[Work instruction]: Please reproduce the passage of the watch band thread starting at "You know, it's" and ending at "(Nov 18, 2007)", word for word.

[Text block]:
[Start of Attachment]

# how loose should a metal band be?



## combattank (Feb 5, 2010)

How loose should the metal bracelet (band) be on an analog watch? 

I just got a MTG1000-1. I decided to finally buy a watch with a metal bracelet after using G-Shock watches with the normal resin bands for years. For some reason, parts of the resin straps tend to break on me, especially the part that holds the strap down after the buckle.

I can currently put my index finger into the band when I wear it on my wrist. Is this considered to be the normal looseness?


----------



## BenL (Oct 1, 2008)

You know, it's really up to you. Personally, I usually like mine such that just my little finger is able to slip through.

Btw, congrats on your new MTG. It's a goodie. :-!


----------



## uktrailmonster (Nov 18, 2007)

As far as I know there's no law on this. Whatever you find most comfortable. If you like a snug fit, just allow for a little expansion of your wrist when it gets warm.

[End of Attachment]

[Information given]:
[Start of Attachment]

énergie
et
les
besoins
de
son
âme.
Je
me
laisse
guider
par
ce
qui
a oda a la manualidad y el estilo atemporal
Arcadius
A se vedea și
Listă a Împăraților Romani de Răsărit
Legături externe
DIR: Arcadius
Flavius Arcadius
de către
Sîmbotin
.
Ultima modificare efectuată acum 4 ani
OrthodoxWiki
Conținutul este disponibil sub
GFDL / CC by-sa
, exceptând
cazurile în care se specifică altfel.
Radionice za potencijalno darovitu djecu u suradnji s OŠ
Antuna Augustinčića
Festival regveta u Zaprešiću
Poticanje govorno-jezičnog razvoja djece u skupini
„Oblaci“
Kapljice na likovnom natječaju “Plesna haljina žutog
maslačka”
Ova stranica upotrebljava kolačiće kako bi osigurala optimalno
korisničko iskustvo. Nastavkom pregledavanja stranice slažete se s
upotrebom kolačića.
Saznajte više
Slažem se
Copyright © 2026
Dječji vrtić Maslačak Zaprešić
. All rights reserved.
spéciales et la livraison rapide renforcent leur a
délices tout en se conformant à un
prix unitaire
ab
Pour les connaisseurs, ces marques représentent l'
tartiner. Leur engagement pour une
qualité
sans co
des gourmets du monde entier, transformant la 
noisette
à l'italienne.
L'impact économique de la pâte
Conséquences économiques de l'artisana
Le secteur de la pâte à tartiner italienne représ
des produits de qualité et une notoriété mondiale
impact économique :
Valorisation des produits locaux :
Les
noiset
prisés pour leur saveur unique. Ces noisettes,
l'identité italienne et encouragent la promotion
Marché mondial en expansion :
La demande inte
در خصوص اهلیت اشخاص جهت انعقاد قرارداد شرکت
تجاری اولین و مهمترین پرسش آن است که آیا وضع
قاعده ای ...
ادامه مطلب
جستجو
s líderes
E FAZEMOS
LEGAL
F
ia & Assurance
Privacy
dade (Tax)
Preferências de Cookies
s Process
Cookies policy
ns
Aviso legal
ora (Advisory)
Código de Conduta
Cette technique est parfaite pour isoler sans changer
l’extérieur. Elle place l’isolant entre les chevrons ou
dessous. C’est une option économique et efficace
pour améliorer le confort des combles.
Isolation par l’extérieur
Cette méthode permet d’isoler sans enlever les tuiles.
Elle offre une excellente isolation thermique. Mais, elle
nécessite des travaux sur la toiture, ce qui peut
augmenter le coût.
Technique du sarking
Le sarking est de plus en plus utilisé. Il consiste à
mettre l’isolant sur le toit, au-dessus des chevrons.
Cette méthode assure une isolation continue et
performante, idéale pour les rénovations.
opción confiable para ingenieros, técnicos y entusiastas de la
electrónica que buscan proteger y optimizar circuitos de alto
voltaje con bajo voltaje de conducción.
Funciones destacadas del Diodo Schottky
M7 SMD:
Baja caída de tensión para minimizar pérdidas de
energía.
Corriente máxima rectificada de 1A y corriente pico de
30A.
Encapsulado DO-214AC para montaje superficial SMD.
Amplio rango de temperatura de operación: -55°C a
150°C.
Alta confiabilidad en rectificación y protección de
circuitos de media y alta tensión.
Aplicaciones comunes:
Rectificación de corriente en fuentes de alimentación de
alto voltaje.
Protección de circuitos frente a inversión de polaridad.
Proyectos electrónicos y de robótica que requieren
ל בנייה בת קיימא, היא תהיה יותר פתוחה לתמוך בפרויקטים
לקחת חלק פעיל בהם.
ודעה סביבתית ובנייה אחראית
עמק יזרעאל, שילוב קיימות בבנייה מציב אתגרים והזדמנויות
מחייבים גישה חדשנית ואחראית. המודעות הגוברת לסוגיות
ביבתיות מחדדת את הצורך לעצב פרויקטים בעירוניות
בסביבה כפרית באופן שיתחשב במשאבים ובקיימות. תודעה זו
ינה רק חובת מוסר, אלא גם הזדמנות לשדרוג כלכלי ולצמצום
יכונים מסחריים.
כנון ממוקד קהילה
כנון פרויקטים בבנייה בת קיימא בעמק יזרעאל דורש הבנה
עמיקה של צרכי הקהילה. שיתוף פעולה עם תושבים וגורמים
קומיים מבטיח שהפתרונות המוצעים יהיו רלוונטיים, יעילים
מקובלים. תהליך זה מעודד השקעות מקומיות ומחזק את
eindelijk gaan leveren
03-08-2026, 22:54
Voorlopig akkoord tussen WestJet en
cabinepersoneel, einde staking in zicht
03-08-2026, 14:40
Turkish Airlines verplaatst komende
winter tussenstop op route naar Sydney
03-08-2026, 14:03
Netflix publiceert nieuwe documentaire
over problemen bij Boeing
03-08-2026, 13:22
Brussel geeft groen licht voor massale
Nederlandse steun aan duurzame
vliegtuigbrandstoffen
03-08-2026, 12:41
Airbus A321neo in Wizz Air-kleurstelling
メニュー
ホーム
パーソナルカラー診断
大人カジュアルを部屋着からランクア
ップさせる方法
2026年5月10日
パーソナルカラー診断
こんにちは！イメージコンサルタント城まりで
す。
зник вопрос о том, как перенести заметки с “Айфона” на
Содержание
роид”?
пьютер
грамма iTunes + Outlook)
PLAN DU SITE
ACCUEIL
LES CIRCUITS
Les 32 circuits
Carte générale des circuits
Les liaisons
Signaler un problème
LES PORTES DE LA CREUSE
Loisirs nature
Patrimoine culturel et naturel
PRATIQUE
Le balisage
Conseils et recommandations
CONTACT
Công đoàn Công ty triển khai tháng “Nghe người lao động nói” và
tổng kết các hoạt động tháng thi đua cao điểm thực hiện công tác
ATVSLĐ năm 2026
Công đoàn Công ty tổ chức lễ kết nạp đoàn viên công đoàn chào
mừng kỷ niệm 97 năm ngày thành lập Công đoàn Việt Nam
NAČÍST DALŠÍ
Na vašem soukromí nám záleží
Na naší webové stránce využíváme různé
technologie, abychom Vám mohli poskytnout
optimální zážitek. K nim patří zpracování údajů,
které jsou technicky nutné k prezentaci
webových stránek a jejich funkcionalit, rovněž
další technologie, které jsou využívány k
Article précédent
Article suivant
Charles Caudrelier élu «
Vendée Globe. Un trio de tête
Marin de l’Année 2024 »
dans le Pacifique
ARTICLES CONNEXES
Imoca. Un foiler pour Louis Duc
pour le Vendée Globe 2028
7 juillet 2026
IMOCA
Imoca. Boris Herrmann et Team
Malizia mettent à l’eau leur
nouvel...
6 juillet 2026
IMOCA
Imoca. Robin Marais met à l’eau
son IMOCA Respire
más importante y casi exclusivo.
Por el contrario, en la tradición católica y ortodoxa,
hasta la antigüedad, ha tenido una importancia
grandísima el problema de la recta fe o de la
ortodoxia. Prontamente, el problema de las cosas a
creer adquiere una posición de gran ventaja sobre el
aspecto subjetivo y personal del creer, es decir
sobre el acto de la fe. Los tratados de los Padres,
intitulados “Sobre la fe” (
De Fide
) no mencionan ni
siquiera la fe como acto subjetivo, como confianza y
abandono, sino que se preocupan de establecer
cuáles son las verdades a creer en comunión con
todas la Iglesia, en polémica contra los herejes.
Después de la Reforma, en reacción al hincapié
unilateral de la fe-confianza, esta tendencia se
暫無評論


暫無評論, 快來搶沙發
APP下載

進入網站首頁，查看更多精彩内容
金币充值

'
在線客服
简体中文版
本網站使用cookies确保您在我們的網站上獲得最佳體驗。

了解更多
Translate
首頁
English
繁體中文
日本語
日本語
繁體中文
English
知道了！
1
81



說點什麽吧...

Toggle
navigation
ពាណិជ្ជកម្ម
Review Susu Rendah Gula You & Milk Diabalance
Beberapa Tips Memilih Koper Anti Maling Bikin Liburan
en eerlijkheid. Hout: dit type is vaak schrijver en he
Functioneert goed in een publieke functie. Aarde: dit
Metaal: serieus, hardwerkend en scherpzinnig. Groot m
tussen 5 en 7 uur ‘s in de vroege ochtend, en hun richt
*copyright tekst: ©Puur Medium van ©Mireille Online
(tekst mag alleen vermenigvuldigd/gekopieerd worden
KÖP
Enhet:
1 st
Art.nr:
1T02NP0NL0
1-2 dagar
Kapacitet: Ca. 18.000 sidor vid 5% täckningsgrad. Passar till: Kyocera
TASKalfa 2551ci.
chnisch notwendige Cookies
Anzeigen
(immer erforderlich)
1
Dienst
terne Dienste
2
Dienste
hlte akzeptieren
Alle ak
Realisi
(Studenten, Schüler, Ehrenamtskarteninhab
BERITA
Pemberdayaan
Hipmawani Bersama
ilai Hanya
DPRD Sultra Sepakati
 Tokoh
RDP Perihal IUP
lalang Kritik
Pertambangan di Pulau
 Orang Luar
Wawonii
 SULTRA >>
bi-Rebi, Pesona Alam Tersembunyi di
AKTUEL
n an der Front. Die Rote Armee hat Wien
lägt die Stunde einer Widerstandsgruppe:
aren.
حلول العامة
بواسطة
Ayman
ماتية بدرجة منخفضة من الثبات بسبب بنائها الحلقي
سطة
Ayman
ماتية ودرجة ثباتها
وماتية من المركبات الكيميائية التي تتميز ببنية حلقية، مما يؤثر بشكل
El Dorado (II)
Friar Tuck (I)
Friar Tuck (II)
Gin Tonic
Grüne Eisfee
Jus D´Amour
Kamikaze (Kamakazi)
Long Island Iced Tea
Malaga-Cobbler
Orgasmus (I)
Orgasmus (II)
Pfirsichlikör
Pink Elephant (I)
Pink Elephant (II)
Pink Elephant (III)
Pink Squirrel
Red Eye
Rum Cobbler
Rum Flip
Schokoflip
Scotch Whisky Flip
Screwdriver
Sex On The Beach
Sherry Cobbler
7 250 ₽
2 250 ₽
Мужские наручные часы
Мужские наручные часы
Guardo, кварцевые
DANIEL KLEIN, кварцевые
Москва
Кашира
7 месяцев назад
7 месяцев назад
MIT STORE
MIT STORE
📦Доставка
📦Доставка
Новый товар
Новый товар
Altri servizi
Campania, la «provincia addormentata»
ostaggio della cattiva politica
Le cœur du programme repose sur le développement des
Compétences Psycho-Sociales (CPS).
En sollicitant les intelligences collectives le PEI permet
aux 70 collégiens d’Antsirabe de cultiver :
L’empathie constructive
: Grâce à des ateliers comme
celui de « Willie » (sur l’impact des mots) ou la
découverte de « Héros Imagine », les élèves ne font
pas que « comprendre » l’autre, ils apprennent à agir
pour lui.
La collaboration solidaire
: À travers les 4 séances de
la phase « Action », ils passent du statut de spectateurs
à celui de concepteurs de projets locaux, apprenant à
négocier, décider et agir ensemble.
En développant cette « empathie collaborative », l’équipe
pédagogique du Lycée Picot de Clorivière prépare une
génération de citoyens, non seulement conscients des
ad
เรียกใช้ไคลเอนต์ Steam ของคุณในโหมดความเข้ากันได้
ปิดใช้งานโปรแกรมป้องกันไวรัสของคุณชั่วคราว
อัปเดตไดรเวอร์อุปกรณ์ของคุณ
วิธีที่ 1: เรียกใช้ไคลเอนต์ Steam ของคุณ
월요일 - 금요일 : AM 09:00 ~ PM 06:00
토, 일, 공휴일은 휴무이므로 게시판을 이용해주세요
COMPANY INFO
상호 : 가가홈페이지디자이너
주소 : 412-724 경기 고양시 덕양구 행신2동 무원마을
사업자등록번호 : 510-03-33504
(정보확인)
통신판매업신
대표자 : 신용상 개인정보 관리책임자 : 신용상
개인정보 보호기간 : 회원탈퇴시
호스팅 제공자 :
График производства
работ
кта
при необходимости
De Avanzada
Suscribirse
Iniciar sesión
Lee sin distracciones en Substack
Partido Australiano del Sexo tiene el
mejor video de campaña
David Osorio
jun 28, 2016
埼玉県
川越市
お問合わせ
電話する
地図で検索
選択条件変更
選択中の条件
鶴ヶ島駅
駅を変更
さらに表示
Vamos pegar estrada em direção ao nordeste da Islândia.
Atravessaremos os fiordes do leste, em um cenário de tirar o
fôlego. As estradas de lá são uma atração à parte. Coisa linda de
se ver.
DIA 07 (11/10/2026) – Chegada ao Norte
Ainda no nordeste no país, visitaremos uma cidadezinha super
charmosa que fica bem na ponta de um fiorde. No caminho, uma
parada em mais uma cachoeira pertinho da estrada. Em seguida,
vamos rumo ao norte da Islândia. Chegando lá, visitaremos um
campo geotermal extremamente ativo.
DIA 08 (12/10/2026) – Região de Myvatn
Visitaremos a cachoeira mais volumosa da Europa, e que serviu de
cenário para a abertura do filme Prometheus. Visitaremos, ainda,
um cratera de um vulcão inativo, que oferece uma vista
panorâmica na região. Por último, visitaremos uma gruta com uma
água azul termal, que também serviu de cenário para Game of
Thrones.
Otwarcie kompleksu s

[End of Attachment]

[Solution]:
You know, it's really up to you. Personally, I usually like mine such that just my little finger is able to slip through.

Btw, congrats on your new MTG. It's a goodie. :-!


----------



## uktrailmonster (Nov 18, 2007)